モルヌピラビルによる猫伝染性腹膜炎FIPの治療 症例報告や当院における治療費用・治療成績・投薬期間について

川崎市多摩区のトレア動物病院です。

今回はモルヌピラビルで治療を行ったFIPの猫ちゃんの症例報告と当院における治療費用・治療成績・投薬期間などについてお話します。

実際の症例について

まずは症例ですが、初診で来院された5ヶ月の子猫ちゃん

各種検査にて猫伝染性腹膜炎FIPドライタイプと診断されましたが、飼い主様が費用面で治療を行えないとのことでしたので、当院で引取って治療を開始しました。

あの白毛のアイドルホースの名前を頂き、ユキチャンと名付けました。真っ白もふもふの可愛い子猫です🐱

初日はふらつきがひどく、まともに歩くことができませんでした。モルヌピラビル 1日2回、シクロスポリン1日1回にて治療を開始しました。神経症状の出ているドライタイプのため通常よりも高用量にて使用しています。

治療開始1週間後には多少ふらつきながらも長時間歩けるようになりました😀

治療開始から3週間後

なんと、ねこじゃらしで遊べるようになりました😀

その後84日の投薬を終え、投薬終了5ヶ月後(2024年8月時点)においても再発は認められていません。

FIPは治る時代になりました(T_T)

実際の治療費用について

当院における治療費ですが、モルヌピラビルの薬価代だけでいえば、約3kgの猫ちゃんで2週間あたり7500円から15000円くらいになります。少し大型の猫ちゃんでも10000円から20000円くらいです。血液検査の費用などを併せた、84日間の治療期間でかかる費用の総額は20万〜30万円程度となります。

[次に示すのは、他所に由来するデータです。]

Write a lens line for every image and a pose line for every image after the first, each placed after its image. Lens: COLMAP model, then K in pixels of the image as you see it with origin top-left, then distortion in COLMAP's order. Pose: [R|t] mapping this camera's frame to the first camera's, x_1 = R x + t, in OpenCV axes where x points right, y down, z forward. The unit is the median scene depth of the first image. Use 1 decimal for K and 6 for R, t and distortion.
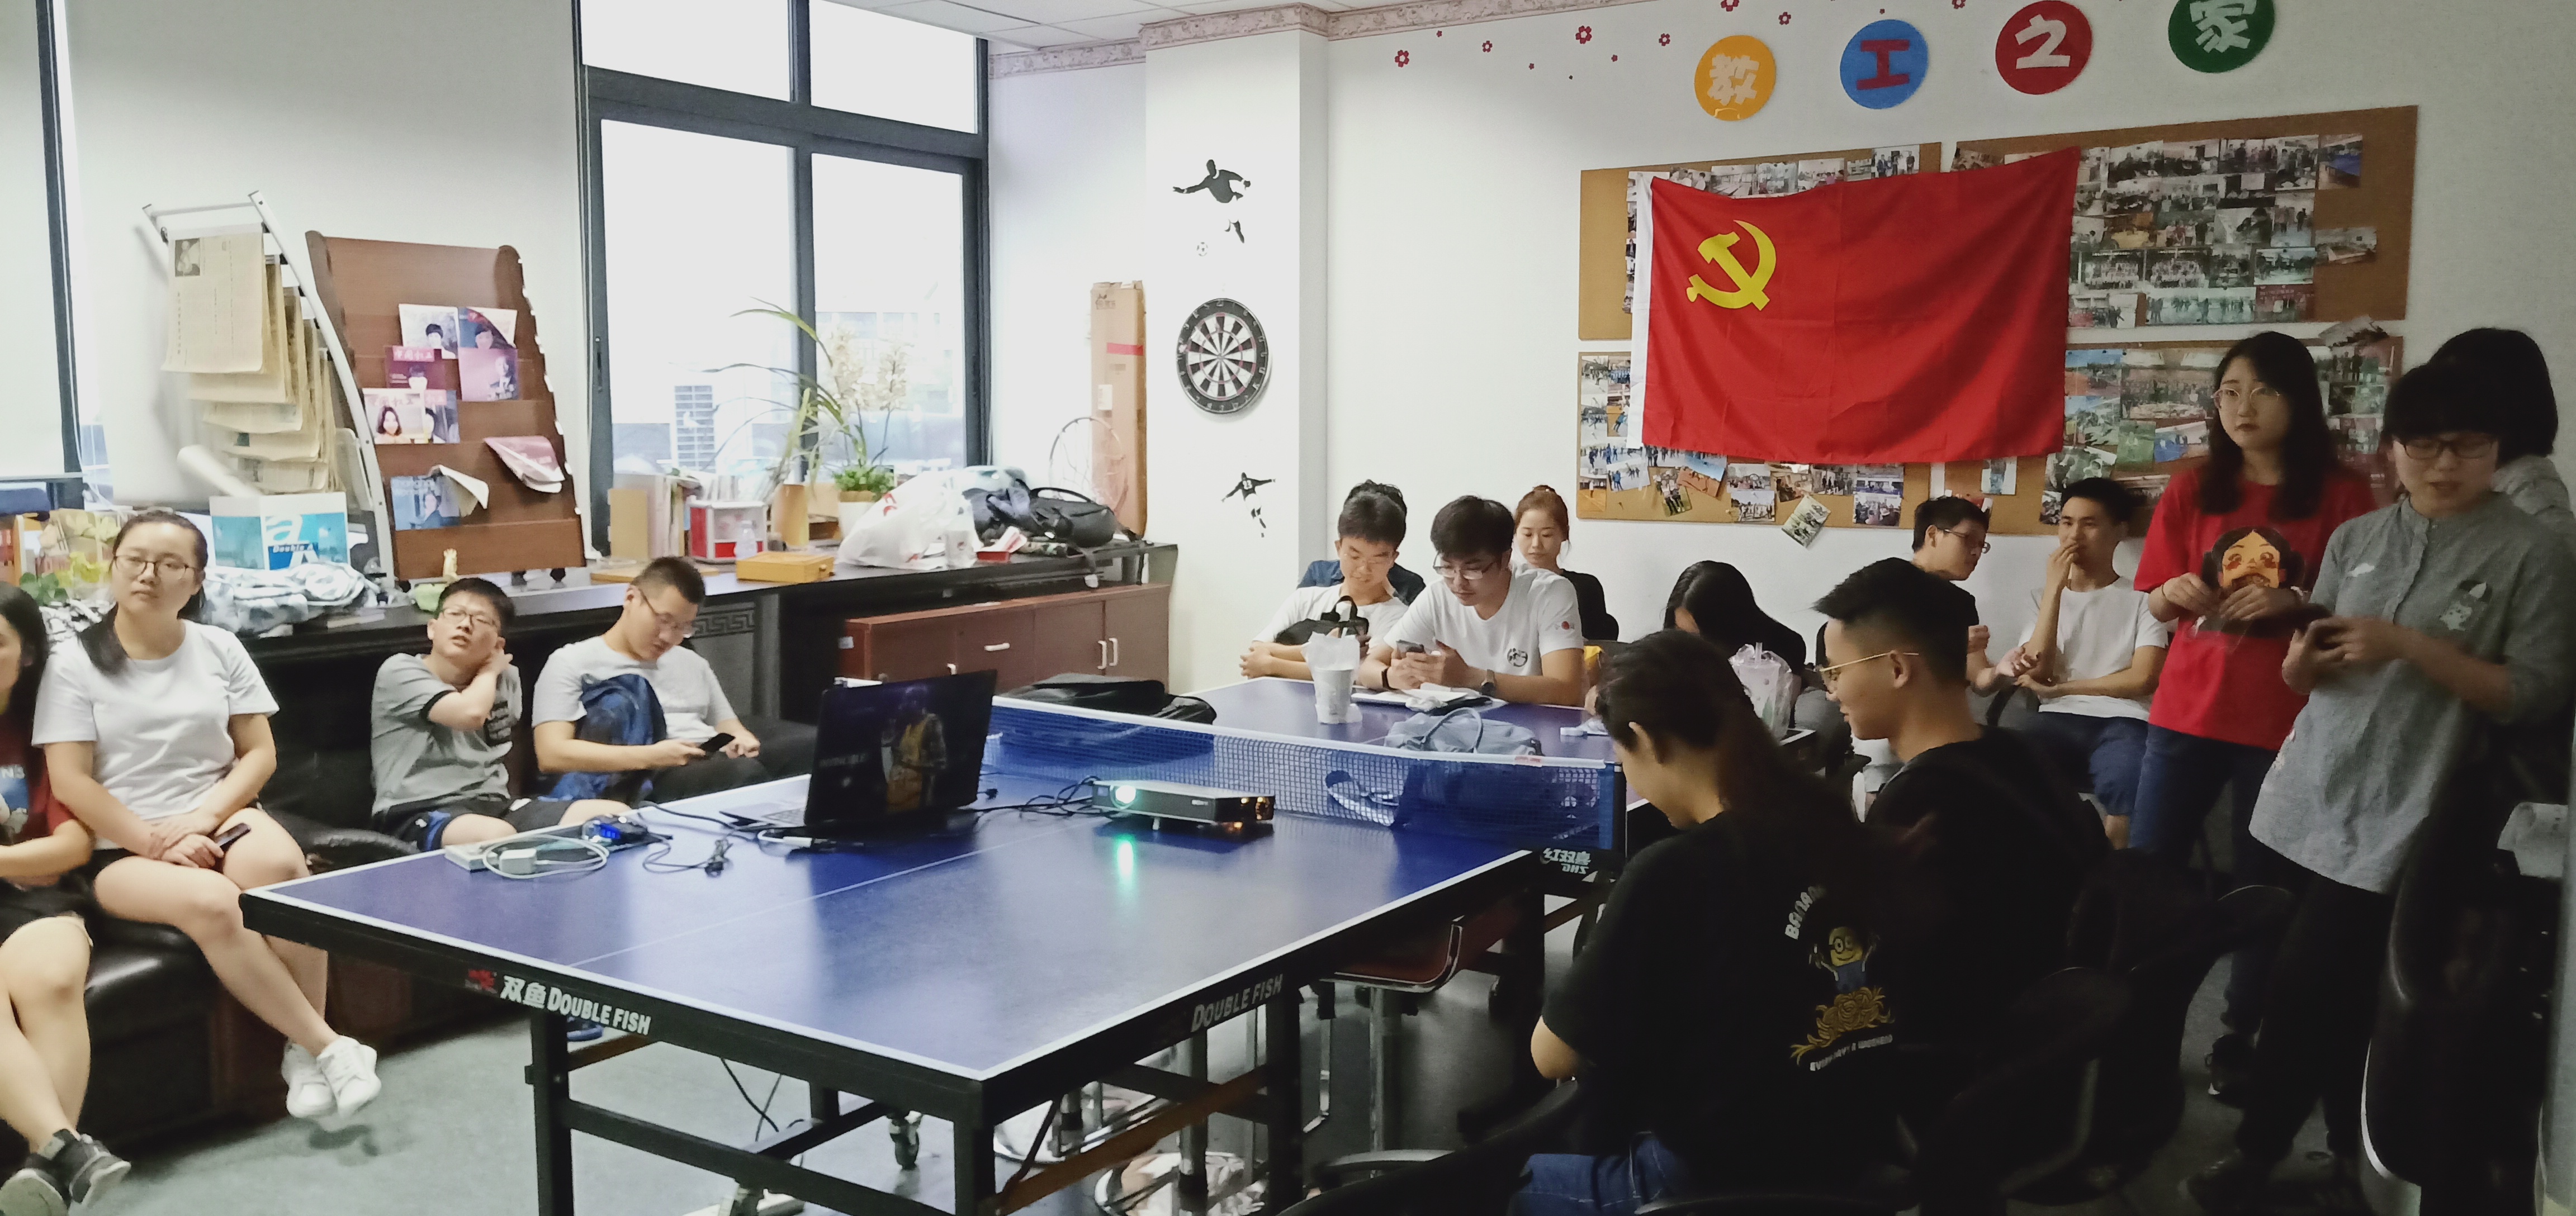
lens RADIAL K [[1893.4, 0, 1288.0], [0, 1893.4, 608.0], [0, 0, 1]] dist [0.005859, 0.005199]
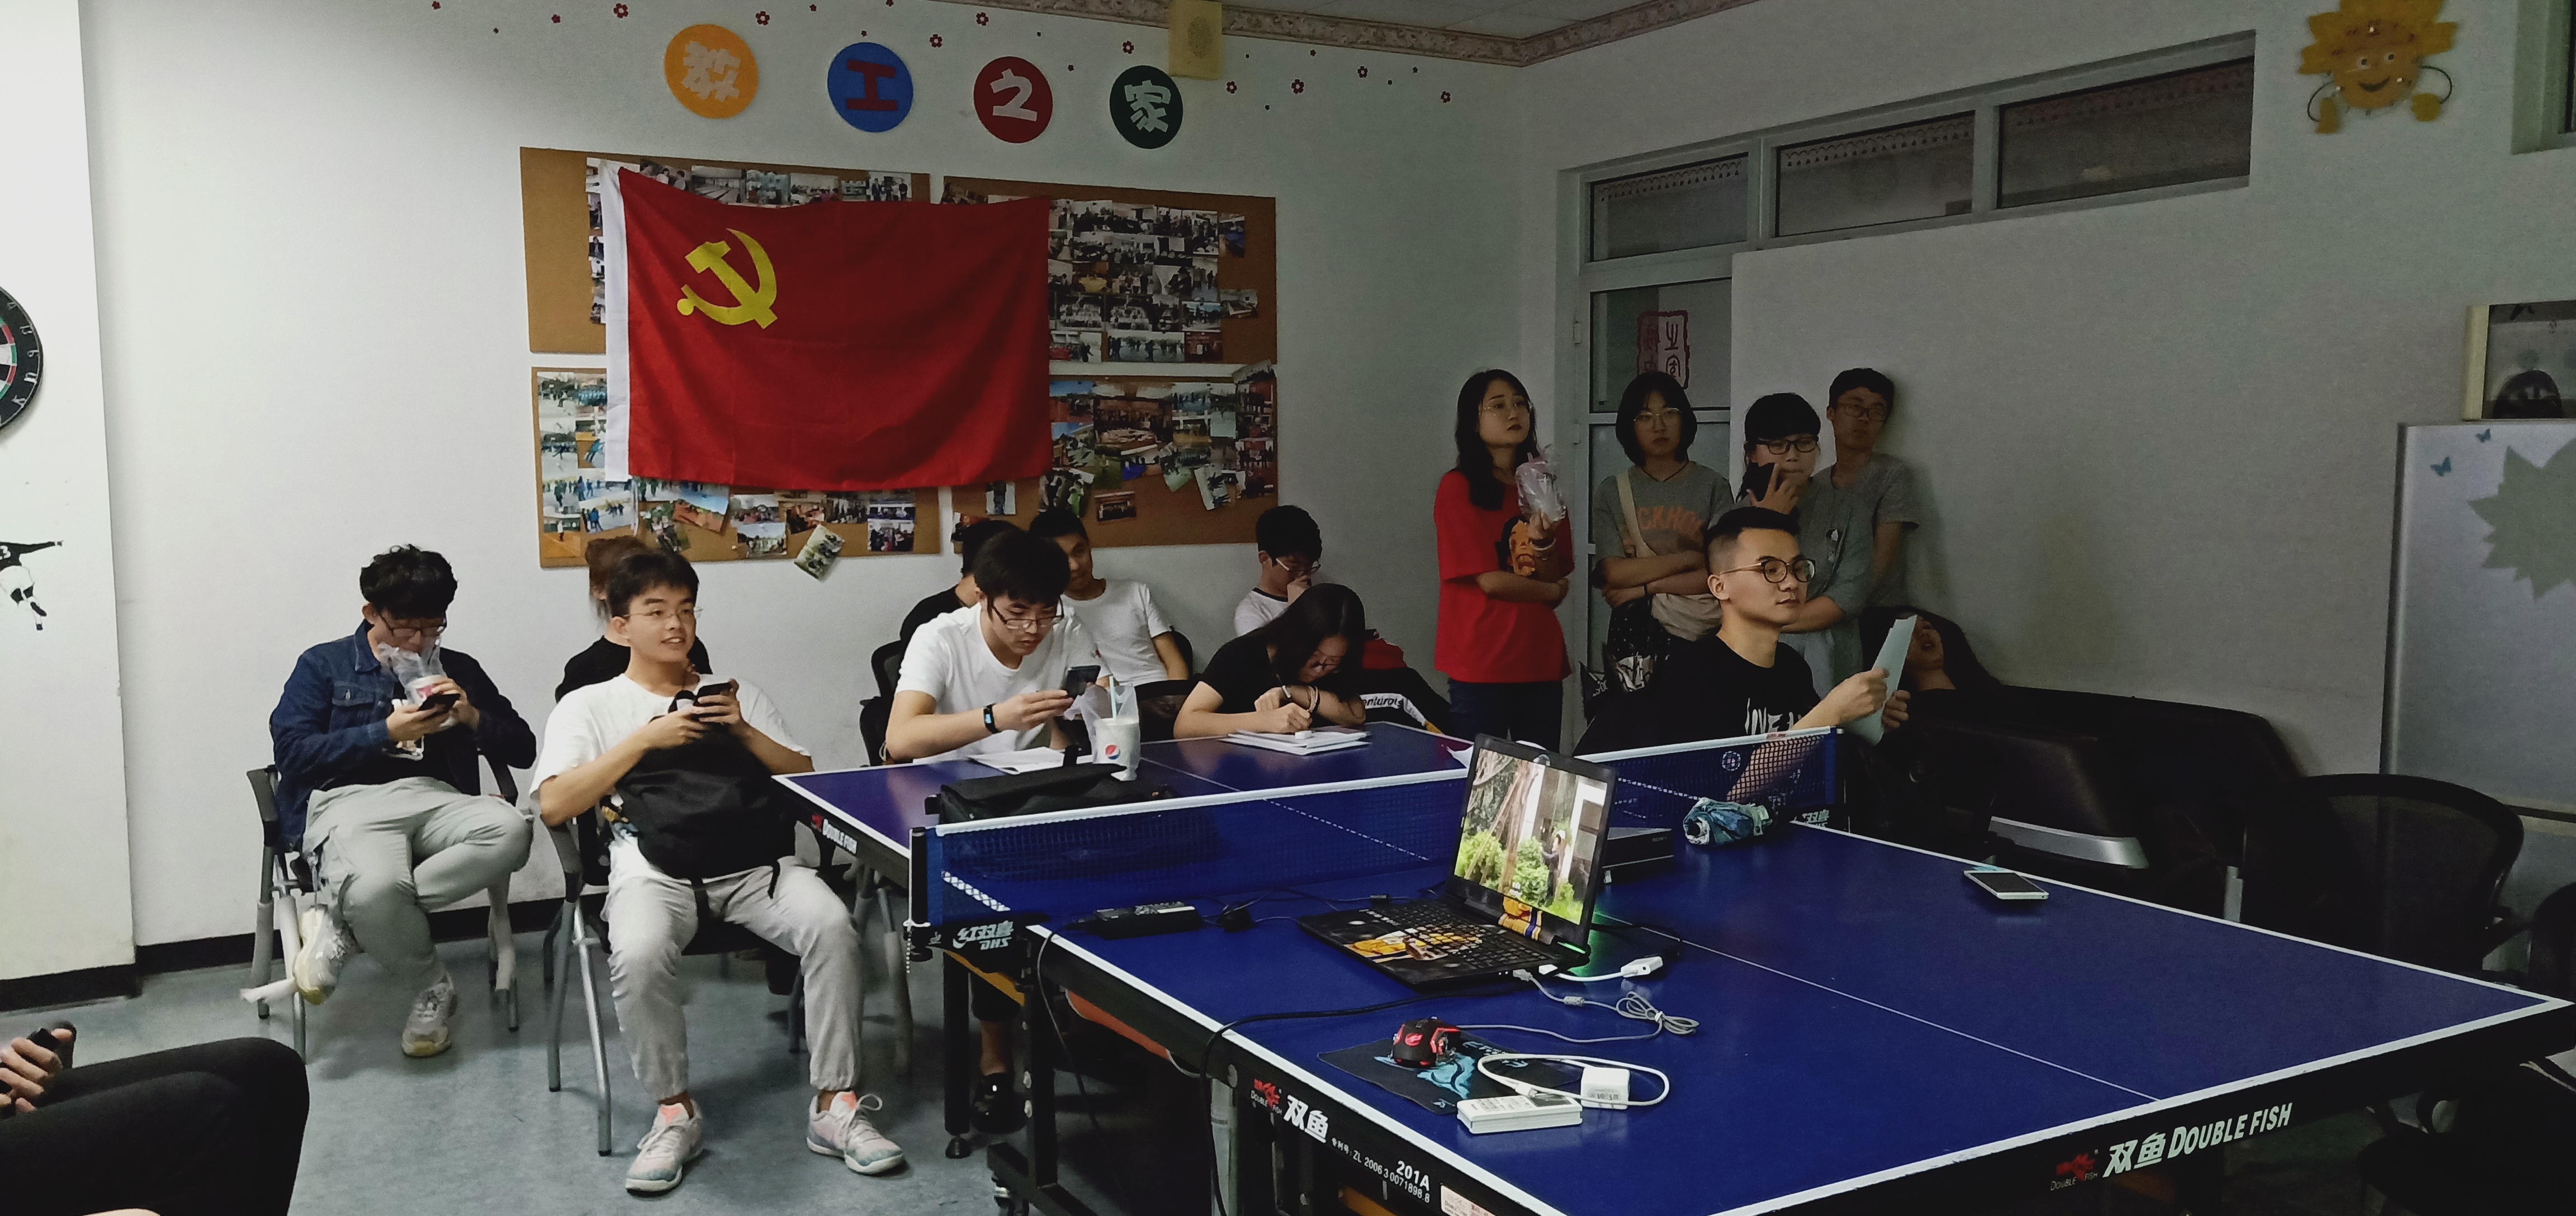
lens RADIAL K [[1893.4, 0, 1288.0], [0, 1893.4, 608.0], [0, 0, 1]] dist [0.005859, 0.005199]
pose [[0.437216, -0.084592, 0.895370, -0.507492], [0.097689, 0.994143, 0.046222, -0.041263], [-0.894035, 0.067259, 0.442919, 0.389665]]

安すぎると思いますか?しかし、これが適正価格だと思います。

中国製の違法薬品(mutianなど)を使用した100万円以上かかる猫伝染性腹膜炎FIP治療はもうすぐ終焉を迎えるでしょう。誰もが平等に適正価格で治療を受けられるようになってきています。FIPと診断され、高額な治療費がかかる治療を提案されて困っている方は是非当院までご相談ください。

モルヌピラビルについて

コロナウイルスの遺伝子であるRNAを複製するための酵素を阻害する、RNAポリメラーゼ阻害薬に分類されます。

国内ではラゲブリオという製品名で販売されていますが、薬価がかなり高額になるため、当院においてはインド製のジェネリック医薬品を使用しています。ジェネリック医薬品ですが、特に品質に問題を感じたことはありません。

mutianやレムデシビルなども同様のRNAポリメラーゼ阻害薬です。それらの薬剤の優劣を比較した試験はありません。発がん性を指摘する声もありますが、あくまで細菌を使用した試験において突然変異がみられたというものだけで、マウスやラットにおける試験ではそのような遺伝子の異常は認められなかったようです。

そちらについてはこちら厚生労働省のQ&Aを参照くださいhttps://www.mhlw.go.jp/stf/seisakunitsuite/bunya/kenkou_iryou/dengue_fever_qa_00001.html#Q5-8

そして当院でモルヌピラビルを用いた症例でも、治療終了後に血液検査で異常を認めた症例はゼロです。

治療成績について

初診時にかなり具合が悪く、治療開始1週間後に亡くなってしまった症例を除けば治癒率は100%です。

全頭が2週間以内に臨床症状の改善を認めています。

治療終了後4ヶ月はモニタリングを行っていますが、再発症例もゼロとなっております。

*ウェットタイプはかなり進行が早いため、FIPの疑いがある場合はPCR検査の結果が出る前に投薬を開始しています。それも良好な治療成績に関係しているのかもしれません。

治療期間について

FIPの治療というとなんでもかんでも84日間の投薬が必要、というわけではありません。

当院ではある数値をモニタリングしながら、その子にとって最適な治療期間を提案させて頂いてます。

回復が早い子など56日で投薬を終了したこともあります(再発なし)。70日で投薬終了した子も多数います。

今後データの集積が必要ですが、84日も投薬する必要は無いと考えています。